== DONNÉES DE L'EXERCICE ==

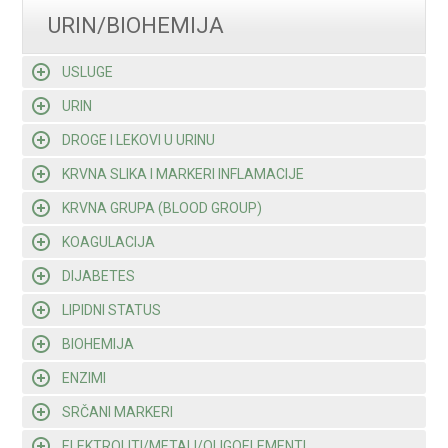
URIN/BIOHEMIJA
USLUGE
URIN
DROGE I LEKOVI U URINU
KRVNA SLIKA I MARKERI INFLAMACIJE
KRVNA GRUPA (BLOOD GROUP)
KOAGULACIJA
DIJABETES
LIPIDNI STATUS
BIOHEMIJA
ENZIMI
SRČANI MARKERI
ELEKTROLITI/METALI/OLIGOELEMENTI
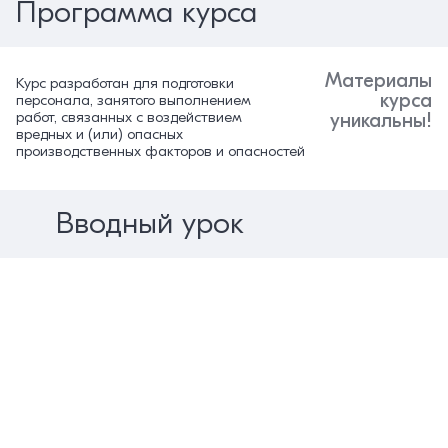
Программа курса
Материалы
Курс разработан для подготовки
курса
персонала, занятого выполнением
работ, связанных с воздействием
уникальны!
вредных и (или) опасных
производственных факторов и опасностей
Вводный урок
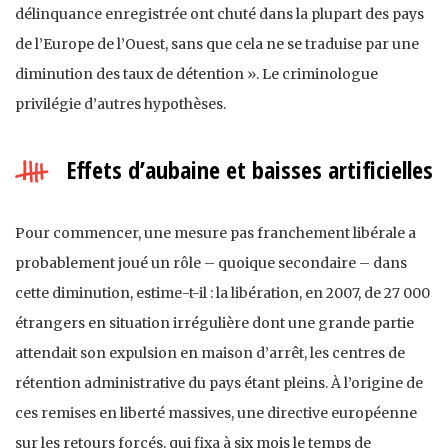
délinquance enregistrée ont chuté dans la plupart des pays
de l’Europe de l’Ouest, sans que cela ne se traduise par une
diminution des taux de détention ». Le criminologue
privilégie d’autres hypothèses.
Effets d’aubaine et baisses artificielles
Pour commencer, une mesure pas franchement libérale a
probablement joué un rôle – quoique secondaire – dans
cette diminution, estime-t-il : la libération, en 2007, de 27 000
étrangers en situation irrégulière dont une grande partie
attendait son expulsion en maison d’arrêt, les centres de
rétention administrative du pays étant pleins. À l’origine de
ces remises en liberté massives, une directive européenne
sur les retours forcés, qui fixa à six mois le temps de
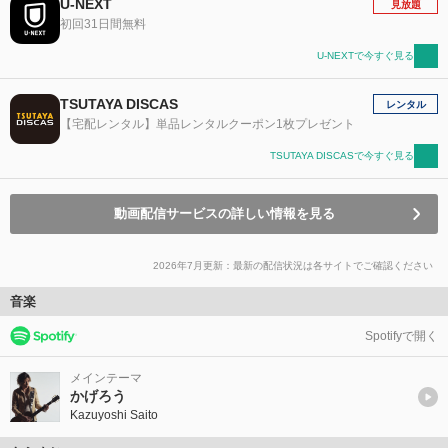
U-NEXT
見放題
初回31日間無料
U-NEXTで今すぐ見る
TSUTAYA DISCAS
レンタル
【宅配レンタル】単品レンタルクーポン1枚プレゼント
TSUTAYA DISCASで今すぐ見る
動画配信サービスの詳しい情報を見る
2026年7月更新：最新の配信状況は各サイトでご確認ください
音楽
Spotifyで開く
メインテーマ
かげろう
Kazuyoshi Saito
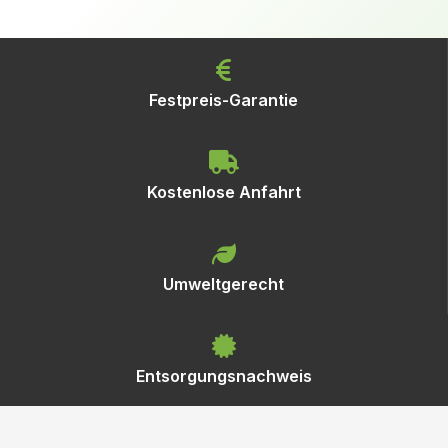
Festpreis-Garantie
Kostenlose Anfahrt
Umweltgerecht
Entsorgungsnachweis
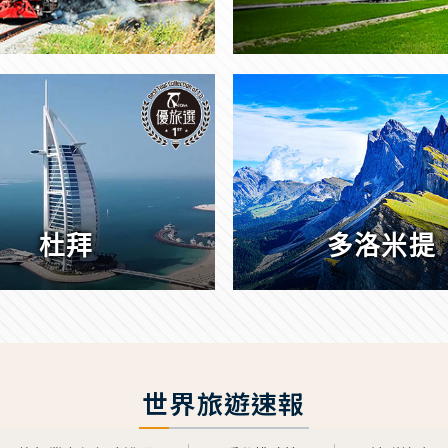
杜拜
多洛米提
世界旅遊速報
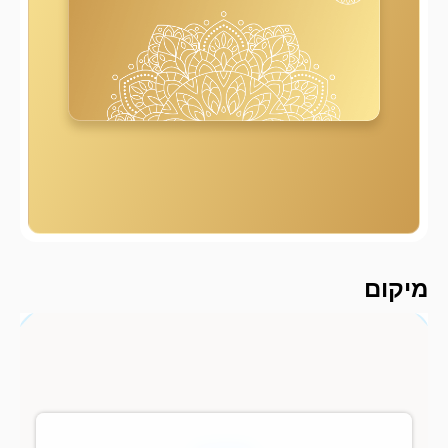
2000 מ
מיקום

===

TRAVAIL À FAIRE: Recopiez l'intégralité du listing ci-dessus en remplaçant chaque occurrence de « diminution » par « réduction », sans rien changer d'autre. Laissez les images hors de votre réponse.

SOLUTION CI-DESSOUS:
URIN/BIOHEMIJA
USLUGE
URIN
DROGE I LEKOVI U URINU
KRVNA SLIKA I MARKERI INFLAMACIJE
KRVNA GRUPA (BLOOD GROUP)
KOAGULACIJA
DIJABETES
LIPIDNI STATUS
BIOHEMIJA
ENZIMI
SRČANI MARKERI
ELEKTROLITI/METALI/OLIGOELEMENTI
Программа курса
Материалы
Курс разработан для подготовки
курса
персонала, занятого выполнением
работ, связанных с воздействием
уникальны!
вредных и (или) опасных
производственных факторов и опасностей
Вводный урок
délinquance enregistrée ont chuté dans la plupart des pays
de l’Europe de l’Ouest, sans que cela ne se traduise par une
réduction des taux de détention ». Le criminologue
privilégie d’autres hypothèses.
Effets d’aubaine et baisses artificielles
Pour commencer, une mesure pas franchement libérale a
probablement joué un rôle – quoique secondaire – dans
cette réduction, estime-t-il : la libération, en 2007, de 27 000
étrangers en situation irrégulière dont une grande partie
attendait son expulsion en maison d’arrêt, les centres de
rétention administrative du pays étant pleins. À l’origine de
ces remises en liberté massives, une directive européenne
sur les retours forcés, qui fixa à six mois le temps de
U-NEXT
見放題
初回31日間無料
U-NEXTで今すぐ見る
TSUTAYA DISCAS
レンタル
【宅配レンタル】単品レンタルクーポン1枚プレゼント
TSUTAYA DISCASで今すぐ見る
動画配信サービスの詳しい情報を見る
2026年7月更新：最新の配信状況は各サイトでご確認ください
音楽
Spotifyで開く
メインテーマ
かげろう
Kazuyoshi Saito
Festpreis-Garantie
Kostenlose Anfahrt
Umweltgerecht
Entsorgungsnachweis
杜拜
多洛米提
世界旅遊速報
2000 מ
מיקום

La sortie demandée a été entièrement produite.